Stratégie russe au Mali en difficulté : l’africa corps face à ses échecs
L’alliance militaire Mali-Russie en crise : l’Africa Corps confronté à ses limites

Le pari de Bamako sur l’Africa Corps pour rétablir la sécurité au Mali tourne au fiasco. Après l’échec cuisant de Wagner, les forces russes, désormais organisées sous cette nouvelle bannière, peinent à inverser une tendance militaire désastreuse. Pire : les exactions attribuées à leurs troupes s’intensifient, tandis que les groupes armés djihadistes maintiennent une pression constante sur les territoires disputés.
L’Africa Corps : une stratégie militaire en pleine révision
Un an après avoir remplacé Wagner, l’Africa Corps, structure intégrée au ministère russe de la Défense, opère un virage stratégique majeur. Les rapports d’analystes indépendants confirment que les unités russes délaissent progressivement les zones les plus instables du nord du Mali pour se concentrer sur la protection de Bamako et des axes vitaux. Cette réorganisation survient après une série d’offensives djihadistes dévastatrices, notamment au printemps 2026, qui ont conduit au retrait des forces maliennes et russes de villes clés comme Kidal.
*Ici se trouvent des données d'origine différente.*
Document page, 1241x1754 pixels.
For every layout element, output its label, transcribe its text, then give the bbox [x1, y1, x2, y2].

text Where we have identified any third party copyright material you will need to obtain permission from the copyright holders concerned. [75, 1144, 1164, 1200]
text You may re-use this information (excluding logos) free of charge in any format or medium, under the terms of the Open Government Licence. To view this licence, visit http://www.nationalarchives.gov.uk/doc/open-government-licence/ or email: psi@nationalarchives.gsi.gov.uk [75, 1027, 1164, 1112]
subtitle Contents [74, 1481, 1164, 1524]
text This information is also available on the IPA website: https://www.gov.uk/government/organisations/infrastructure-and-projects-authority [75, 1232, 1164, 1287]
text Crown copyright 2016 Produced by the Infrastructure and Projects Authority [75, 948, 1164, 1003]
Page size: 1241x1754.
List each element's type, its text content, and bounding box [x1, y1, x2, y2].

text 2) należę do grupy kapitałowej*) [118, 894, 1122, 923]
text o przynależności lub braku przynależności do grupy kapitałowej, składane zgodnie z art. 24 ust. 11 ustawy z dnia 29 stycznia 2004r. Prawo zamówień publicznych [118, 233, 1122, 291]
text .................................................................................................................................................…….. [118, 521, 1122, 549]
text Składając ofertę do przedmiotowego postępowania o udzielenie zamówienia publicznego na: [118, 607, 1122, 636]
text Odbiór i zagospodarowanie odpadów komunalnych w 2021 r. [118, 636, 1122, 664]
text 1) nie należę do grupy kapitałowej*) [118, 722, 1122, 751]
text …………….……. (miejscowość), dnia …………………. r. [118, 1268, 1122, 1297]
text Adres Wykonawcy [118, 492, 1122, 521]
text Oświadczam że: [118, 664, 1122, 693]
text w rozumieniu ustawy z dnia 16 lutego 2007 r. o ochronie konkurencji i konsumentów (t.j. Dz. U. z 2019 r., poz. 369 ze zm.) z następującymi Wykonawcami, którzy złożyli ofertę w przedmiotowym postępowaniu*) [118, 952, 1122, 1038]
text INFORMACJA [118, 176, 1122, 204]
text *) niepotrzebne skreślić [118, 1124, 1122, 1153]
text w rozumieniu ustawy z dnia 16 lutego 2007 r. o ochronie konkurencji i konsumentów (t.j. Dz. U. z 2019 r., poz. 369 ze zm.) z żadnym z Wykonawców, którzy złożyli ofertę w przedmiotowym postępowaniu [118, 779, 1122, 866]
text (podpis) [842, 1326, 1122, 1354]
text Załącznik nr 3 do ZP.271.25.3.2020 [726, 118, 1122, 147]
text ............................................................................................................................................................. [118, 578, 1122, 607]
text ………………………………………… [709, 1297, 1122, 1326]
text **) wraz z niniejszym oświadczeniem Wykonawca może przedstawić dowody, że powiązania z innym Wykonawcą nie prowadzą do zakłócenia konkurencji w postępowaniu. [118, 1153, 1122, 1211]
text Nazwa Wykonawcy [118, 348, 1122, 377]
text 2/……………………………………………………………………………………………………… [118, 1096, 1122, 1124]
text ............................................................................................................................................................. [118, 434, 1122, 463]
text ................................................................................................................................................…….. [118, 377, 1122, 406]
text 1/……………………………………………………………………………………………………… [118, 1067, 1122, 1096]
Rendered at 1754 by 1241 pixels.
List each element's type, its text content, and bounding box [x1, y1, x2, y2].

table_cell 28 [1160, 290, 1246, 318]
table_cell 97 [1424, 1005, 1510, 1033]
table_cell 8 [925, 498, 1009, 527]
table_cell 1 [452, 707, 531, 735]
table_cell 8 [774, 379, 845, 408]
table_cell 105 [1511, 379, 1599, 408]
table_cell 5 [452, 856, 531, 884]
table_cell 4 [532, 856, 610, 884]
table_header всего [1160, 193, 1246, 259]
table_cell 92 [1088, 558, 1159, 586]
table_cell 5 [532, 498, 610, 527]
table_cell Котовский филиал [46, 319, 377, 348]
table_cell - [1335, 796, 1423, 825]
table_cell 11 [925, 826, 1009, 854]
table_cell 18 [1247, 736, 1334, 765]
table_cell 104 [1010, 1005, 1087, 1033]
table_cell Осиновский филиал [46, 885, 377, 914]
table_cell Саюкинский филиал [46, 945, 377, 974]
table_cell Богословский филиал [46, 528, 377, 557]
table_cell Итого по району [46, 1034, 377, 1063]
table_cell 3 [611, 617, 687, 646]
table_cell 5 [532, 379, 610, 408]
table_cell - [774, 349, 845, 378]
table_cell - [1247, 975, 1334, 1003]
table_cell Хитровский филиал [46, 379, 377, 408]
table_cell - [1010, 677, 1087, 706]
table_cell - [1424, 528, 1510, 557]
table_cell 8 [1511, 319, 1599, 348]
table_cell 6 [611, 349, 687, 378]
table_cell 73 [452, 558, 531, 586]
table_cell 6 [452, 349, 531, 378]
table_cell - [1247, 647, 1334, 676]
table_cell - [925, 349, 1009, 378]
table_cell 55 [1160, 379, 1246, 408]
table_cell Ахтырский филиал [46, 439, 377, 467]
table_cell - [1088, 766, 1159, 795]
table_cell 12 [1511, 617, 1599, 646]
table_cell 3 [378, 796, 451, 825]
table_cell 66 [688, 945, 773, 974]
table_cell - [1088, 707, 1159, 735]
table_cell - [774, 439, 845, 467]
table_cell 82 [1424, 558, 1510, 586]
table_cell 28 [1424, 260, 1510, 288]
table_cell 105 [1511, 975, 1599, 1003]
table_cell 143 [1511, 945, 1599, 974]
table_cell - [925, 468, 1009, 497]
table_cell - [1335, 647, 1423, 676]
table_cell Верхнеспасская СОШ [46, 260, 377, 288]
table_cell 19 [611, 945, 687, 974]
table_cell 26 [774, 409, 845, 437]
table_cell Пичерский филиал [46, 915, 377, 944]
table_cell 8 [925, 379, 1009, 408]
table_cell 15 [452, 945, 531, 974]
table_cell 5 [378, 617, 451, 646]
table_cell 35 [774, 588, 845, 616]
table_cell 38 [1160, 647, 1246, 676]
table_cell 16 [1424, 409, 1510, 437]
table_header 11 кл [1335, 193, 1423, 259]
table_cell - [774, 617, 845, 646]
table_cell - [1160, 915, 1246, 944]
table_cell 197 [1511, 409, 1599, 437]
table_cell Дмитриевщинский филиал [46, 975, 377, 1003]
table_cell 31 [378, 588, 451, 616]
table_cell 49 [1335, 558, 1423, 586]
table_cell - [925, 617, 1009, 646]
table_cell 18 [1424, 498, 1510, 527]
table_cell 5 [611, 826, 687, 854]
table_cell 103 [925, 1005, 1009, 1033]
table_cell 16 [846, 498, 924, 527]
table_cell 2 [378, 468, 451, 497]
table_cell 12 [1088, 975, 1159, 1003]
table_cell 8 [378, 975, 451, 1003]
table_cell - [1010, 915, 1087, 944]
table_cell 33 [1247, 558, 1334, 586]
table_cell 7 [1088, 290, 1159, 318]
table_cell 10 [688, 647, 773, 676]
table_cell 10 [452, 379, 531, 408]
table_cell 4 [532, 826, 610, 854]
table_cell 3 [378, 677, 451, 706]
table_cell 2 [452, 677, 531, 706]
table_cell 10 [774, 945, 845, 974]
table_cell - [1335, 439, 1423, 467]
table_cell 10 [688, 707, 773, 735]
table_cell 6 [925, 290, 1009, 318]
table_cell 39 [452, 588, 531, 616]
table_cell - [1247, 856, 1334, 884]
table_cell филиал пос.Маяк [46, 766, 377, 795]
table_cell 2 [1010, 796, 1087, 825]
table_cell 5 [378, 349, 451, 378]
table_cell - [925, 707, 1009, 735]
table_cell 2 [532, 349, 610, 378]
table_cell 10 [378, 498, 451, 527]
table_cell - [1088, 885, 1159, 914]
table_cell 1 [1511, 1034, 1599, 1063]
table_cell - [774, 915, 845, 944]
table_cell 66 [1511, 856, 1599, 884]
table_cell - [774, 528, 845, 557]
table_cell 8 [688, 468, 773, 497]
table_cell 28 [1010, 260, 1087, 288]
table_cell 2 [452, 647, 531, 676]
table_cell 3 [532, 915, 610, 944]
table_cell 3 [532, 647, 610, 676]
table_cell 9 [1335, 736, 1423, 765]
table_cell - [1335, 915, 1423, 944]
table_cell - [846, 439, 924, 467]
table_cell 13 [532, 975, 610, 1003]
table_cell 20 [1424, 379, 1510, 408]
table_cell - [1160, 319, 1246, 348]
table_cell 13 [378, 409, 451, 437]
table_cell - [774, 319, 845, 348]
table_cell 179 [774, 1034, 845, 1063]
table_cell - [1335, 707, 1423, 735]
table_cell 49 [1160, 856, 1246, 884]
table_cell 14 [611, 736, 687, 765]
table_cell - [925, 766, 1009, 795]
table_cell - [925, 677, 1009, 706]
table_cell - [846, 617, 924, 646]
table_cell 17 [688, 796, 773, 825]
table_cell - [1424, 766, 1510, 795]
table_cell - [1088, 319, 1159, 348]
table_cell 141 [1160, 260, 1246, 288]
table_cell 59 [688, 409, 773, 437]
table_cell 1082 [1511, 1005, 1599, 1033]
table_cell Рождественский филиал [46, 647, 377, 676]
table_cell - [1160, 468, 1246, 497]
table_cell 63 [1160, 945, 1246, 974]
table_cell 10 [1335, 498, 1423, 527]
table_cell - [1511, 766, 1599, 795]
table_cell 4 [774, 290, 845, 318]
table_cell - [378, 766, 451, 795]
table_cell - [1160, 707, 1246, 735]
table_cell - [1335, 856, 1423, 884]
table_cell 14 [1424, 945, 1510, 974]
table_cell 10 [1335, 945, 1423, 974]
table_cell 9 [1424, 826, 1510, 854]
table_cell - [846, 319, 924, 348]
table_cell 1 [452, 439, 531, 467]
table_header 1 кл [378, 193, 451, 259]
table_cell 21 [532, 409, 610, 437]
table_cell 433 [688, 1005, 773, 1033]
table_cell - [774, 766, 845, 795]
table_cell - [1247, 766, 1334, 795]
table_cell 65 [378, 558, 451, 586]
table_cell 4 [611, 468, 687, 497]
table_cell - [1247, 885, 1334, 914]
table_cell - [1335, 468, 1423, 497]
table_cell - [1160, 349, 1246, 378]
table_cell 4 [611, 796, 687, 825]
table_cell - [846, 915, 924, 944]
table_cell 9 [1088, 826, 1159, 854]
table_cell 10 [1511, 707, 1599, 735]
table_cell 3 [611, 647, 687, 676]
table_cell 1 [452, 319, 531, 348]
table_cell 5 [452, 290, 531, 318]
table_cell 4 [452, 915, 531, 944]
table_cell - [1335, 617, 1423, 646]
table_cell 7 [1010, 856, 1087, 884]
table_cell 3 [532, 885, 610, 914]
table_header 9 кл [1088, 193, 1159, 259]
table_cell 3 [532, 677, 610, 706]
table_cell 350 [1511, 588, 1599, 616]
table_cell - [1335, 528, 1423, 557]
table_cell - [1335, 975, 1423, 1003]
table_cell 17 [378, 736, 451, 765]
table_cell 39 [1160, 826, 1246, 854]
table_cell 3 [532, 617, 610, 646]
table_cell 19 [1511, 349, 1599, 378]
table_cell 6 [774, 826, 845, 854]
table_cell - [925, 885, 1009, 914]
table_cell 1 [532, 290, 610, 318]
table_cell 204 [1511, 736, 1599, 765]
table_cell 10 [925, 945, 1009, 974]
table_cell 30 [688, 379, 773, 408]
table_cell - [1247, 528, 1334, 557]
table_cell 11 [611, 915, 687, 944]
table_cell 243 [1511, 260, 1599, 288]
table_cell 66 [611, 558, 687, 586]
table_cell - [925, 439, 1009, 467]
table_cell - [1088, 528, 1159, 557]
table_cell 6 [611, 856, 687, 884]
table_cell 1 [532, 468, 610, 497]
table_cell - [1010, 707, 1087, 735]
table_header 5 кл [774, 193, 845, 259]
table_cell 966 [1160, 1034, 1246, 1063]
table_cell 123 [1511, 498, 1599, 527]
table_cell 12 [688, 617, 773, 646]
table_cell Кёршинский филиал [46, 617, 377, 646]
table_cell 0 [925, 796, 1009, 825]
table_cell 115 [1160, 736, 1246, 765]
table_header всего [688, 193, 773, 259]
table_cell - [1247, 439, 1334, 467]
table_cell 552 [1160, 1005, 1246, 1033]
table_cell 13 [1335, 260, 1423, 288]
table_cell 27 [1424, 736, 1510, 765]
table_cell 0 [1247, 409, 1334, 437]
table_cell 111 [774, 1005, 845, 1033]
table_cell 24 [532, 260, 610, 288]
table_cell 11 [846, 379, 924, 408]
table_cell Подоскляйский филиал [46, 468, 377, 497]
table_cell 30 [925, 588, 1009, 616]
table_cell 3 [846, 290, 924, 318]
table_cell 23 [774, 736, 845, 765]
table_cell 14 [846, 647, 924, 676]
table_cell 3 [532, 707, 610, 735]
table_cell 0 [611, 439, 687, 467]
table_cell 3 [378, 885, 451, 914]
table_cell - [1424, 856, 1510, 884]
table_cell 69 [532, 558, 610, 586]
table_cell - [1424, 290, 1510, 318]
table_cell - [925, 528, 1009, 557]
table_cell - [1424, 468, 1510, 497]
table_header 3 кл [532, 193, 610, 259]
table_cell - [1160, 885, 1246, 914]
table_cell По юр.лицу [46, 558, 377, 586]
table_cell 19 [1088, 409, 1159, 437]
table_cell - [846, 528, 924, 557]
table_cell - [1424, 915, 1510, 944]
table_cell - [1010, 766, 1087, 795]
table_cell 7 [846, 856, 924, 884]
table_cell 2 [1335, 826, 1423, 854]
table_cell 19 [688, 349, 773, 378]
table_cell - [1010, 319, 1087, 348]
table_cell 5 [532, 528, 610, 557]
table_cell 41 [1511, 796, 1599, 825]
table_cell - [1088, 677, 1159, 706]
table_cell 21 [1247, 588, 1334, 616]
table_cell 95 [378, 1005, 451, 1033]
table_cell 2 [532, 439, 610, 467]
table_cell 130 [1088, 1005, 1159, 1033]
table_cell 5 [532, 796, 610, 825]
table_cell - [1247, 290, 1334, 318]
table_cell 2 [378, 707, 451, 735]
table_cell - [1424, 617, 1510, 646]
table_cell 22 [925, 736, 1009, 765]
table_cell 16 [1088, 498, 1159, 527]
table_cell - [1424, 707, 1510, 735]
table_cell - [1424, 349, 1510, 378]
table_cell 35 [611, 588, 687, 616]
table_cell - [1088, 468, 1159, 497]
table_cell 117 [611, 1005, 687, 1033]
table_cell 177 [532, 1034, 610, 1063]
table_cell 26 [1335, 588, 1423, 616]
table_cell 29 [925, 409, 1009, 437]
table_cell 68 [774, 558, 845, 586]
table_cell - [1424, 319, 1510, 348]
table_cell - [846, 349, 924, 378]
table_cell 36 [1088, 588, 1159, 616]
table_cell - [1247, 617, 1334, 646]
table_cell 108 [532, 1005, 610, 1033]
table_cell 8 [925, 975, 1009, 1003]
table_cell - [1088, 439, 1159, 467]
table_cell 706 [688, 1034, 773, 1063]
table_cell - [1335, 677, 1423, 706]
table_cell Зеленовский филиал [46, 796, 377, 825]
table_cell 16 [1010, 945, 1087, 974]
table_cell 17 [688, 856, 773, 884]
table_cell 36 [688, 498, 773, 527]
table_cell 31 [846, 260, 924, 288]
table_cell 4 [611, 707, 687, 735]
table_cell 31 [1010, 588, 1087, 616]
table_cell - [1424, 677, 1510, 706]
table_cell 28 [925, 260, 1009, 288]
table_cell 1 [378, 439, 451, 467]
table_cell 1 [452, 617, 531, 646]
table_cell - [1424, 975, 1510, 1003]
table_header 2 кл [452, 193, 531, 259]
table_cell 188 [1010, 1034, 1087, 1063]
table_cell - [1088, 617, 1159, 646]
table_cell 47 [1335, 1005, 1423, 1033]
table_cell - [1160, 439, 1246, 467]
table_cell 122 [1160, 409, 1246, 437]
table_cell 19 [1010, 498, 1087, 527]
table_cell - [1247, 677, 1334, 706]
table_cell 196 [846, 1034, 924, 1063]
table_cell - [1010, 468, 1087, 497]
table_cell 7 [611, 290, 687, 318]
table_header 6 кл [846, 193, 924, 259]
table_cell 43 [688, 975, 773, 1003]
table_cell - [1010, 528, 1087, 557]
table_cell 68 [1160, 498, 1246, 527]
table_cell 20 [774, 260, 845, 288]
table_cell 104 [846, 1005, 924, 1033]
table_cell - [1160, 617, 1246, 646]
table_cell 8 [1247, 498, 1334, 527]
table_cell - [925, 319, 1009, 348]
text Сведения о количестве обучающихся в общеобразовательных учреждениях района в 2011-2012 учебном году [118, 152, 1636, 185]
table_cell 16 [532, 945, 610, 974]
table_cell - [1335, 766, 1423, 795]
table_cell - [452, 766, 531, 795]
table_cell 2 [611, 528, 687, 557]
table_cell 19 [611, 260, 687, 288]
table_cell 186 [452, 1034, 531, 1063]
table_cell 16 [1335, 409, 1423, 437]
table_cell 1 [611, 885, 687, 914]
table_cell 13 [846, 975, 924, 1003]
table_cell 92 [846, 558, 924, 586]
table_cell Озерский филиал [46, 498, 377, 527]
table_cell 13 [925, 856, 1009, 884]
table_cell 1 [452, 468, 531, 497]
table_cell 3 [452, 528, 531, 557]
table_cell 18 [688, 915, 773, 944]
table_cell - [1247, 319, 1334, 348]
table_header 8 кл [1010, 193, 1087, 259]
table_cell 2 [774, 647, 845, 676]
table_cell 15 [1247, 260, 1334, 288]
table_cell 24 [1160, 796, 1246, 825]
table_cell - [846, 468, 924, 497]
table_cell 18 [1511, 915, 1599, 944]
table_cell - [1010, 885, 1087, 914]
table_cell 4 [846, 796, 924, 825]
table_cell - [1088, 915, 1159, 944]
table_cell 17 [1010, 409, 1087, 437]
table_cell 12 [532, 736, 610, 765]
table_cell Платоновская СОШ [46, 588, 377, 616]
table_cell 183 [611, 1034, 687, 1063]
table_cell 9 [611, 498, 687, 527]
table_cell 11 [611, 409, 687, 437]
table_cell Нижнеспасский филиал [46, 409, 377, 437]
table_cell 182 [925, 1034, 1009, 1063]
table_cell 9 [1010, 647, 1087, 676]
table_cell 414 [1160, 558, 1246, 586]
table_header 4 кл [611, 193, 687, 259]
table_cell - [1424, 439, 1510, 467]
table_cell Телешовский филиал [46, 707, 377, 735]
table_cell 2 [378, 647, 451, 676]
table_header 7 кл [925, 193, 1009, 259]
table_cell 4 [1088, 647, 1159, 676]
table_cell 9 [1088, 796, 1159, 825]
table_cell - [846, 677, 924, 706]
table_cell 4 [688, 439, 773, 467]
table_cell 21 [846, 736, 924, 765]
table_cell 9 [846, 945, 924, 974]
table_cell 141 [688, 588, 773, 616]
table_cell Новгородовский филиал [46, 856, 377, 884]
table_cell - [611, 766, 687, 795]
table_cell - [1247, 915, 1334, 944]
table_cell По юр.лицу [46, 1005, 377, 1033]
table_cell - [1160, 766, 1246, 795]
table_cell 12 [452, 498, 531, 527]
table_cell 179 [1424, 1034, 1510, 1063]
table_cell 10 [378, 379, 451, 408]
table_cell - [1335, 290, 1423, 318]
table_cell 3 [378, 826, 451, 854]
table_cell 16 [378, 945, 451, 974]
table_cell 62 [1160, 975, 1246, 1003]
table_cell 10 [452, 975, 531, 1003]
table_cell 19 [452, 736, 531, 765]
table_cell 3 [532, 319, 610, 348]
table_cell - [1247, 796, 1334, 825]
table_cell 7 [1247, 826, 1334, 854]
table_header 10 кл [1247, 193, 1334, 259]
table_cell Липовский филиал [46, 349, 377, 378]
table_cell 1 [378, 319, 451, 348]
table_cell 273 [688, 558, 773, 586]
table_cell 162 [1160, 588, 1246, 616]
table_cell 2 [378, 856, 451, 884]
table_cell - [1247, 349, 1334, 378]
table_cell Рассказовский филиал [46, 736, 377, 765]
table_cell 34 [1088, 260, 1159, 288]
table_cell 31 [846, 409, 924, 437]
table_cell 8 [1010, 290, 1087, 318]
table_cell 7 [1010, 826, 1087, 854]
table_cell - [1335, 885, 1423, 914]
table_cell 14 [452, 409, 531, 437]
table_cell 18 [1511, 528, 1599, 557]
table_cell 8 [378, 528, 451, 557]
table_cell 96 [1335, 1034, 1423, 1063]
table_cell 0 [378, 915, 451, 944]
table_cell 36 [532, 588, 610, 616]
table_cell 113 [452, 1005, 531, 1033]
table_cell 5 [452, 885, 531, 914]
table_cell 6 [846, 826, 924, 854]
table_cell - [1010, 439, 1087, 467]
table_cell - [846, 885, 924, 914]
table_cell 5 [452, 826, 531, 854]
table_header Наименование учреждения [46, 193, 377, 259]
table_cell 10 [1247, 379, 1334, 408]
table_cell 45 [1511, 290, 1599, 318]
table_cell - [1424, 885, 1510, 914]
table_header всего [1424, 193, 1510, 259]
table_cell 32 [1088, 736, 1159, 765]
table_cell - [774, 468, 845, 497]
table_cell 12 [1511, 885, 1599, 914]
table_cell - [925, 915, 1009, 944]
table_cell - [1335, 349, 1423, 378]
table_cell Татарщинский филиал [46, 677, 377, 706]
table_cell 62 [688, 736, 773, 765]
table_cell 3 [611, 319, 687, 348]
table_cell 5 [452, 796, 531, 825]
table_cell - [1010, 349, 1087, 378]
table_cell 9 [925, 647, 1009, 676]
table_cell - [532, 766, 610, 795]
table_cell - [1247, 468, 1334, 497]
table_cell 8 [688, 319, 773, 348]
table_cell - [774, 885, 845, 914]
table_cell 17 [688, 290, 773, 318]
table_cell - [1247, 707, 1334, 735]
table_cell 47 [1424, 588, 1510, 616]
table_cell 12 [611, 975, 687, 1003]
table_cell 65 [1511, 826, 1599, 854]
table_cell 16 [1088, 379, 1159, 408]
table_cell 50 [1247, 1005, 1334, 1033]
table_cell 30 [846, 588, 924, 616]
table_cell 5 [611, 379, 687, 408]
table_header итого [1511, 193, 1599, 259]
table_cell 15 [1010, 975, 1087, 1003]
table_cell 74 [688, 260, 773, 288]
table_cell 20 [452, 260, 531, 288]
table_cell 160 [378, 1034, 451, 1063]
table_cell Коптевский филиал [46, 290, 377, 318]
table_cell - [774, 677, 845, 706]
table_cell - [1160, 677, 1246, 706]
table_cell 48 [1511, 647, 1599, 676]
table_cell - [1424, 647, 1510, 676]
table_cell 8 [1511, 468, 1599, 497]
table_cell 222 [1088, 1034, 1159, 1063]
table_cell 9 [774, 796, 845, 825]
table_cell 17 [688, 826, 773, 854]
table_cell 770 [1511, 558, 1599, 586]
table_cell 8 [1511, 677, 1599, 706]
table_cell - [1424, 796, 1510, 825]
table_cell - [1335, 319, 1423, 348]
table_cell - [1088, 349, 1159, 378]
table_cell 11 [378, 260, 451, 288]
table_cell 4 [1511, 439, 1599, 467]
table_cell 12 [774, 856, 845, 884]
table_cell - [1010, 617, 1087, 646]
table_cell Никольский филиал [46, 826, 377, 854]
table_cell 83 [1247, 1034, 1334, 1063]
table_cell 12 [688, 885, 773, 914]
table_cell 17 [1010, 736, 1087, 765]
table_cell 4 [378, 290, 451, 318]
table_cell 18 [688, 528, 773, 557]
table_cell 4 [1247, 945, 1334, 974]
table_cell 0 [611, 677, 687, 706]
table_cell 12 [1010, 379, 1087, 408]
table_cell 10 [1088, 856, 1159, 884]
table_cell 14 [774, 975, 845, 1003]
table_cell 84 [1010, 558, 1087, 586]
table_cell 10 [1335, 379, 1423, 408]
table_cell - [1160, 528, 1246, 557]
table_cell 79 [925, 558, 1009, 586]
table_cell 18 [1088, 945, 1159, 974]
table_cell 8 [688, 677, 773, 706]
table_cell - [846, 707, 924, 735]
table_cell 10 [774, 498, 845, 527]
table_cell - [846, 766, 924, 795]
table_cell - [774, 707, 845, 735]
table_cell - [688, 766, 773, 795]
Le choix initial de Bamako était clair : se tourner vers Moscou pour une reconquête rapide du territoire, après le retrait des partenaires occidentaux. Pourtant, les coûts exorbitants de cette collaboration – estimés à plusieurs dizaines de millions de dollars annuels selon des estimations internationales – ne se traduisent pas par des succès militaires tangibles. Les contrats, souvent accompagnés de concessions minières, pèsent lourdement sur un budget malien déjà sous tension.
Les résultats sont accablants : malgré des moyens financiers et humains importants, l’Africa Corps peine à contenir les groupes armés affiliés au GSIM ou au Front de libération de l’Azawad. Les défaites successives, comme celle de Kidal, révèlent l’inadéquation entre les ambitions affichées et la réalité du terrain.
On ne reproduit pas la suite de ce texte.